Untuk sejenak, Citra memandang sangsi. Sorot matanya masih memancarkan begitu banyak tanda tanya yang Chanif harap tidak akan diutarakan. Lepas beberapa menit, gadis itu menipiskan bibir.

"Lagi ada masalah?" tanyanya, yang Chanif artikan sebagai usaha terakhir. Seolah jika setelah ini Chanif mengelak, Citra bersumpah ia tidak akan memaksa.

"Iya dan enggak," jawab lelaki itu dengan dengkus tawa pendek. "It's okay. Gue minta maaf. Ada apaan ngajak ketemu?"

Butuh tiga detik hingga akhirnya Citra mengangguk ringan seolah tidak terjadi apa-apa sebelumnyaㅡseolah ia menerima permintaan maaf Chanif tanpa suara. Gadis itu kemudian membetulkan posisi duduknya hingga lurus menghadap Chanif.

"Enggak ada apa-apa, sih," jawabnya ragu. "Lagi bosen aja. Kemarin sore abis bimbingan, terus ya, gitu, deh."

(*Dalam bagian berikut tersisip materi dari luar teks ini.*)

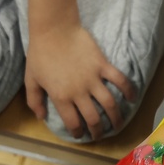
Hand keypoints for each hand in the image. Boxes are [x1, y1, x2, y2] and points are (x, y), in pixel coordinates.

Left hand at [25, 21, 135, 140]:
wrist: (54, 29)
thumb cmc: (40, 54)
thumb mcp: (31, 79)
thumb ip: (34, 100)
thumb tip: (41, 117)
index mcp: (61, 98)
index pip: (73, 123)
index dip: (78, 132)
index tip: (80, 134)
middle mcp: (79, 92)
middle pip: (93, 119)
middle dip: (98, 131)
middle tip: (100, 135)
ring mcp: (93, 79)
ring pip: (109, 104)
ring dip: (116, 117)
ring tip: (118, 124)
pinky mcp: (103, 66)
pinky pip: (119, 80)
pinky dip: (128, 90)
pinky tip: (132, 98)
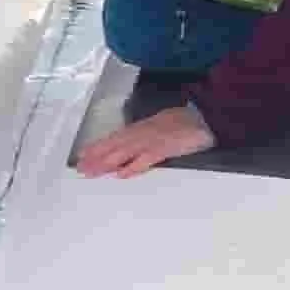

Chanif tertawa pendek. "Dosen pembimbing lo tipe yang nyebelin, ya? Dulu ada temen gue yang dosbingnya nyentrik banget. Terus tiap abis bimbingan, bukannya jernih, pikirannya malah jadi keruh."

Seketika, Citra menepukkan kedua telapak tangannya. "Persis!" sahut gadis itu menggebu. "Seratus buat kamu."

Chanif lantas menggelengkan kepala. Bibirnya menyungging senyum. Ia kemudian menyadari sesuatu hingga lekas kembali menatap Citra. "Eh, lo beneran enggak mau makan dulu atau pesen minum, gitu?"

Saat ini, keduanya sedang berada di sebuah warung makan di daerah pemukiman umum yang bersebelahan dengan area kampus, tepat di belakang Fakultas Teknik dan lebih dikenal sebagai Beltekㅡsingkatan dari Belakang Teknik. Berada begitu dekat dengan lingkungan kampus, Beltek secara otomatis menjadi kawasan padat rumah indekos yang masing-masingnya penuh oleh mahasiswa-mahasiswi kampus sebelah. Tidak heran jika pilihan kuliner yang bersahabatㅡbaik dengan kantung pun selera mahasiswaㅡtersedia begitu melimpah di sana.